──────── Data supplied

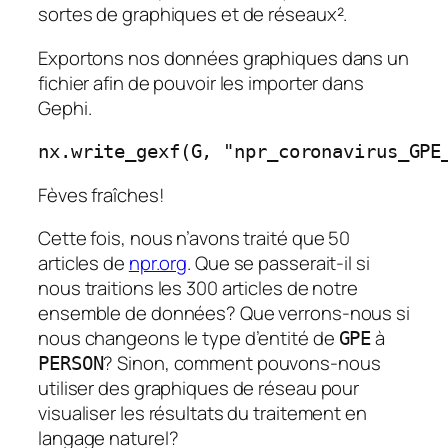
sortes de graphiques et de réseaux².
Exportons nos données graphiques dans un
fichier afin de pouvoir les importer dans
Gephi.
nx.write_gexf(G, "npr_coronavirus_GPE
Fèves fraîches!
Cette fois, nous n’avons traité que 50
articles de
npr.org
. Que se passerait-il si
nous traitions les 300 articles de notre
ensemble de données? Que verrons-nous si
nous changeons le type d’entité de
à
GPE
? Sinon, comment pouvons-nous
PERSON
utiliser des graphiques de réseau pour
visualiser les résultats du traitement en
langage naturel?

────────────────

**What you have to do:** Wherever a line of the data holds "articles", copy that line.

**Solution:**
articles de
nous traitions les 300 articles de notre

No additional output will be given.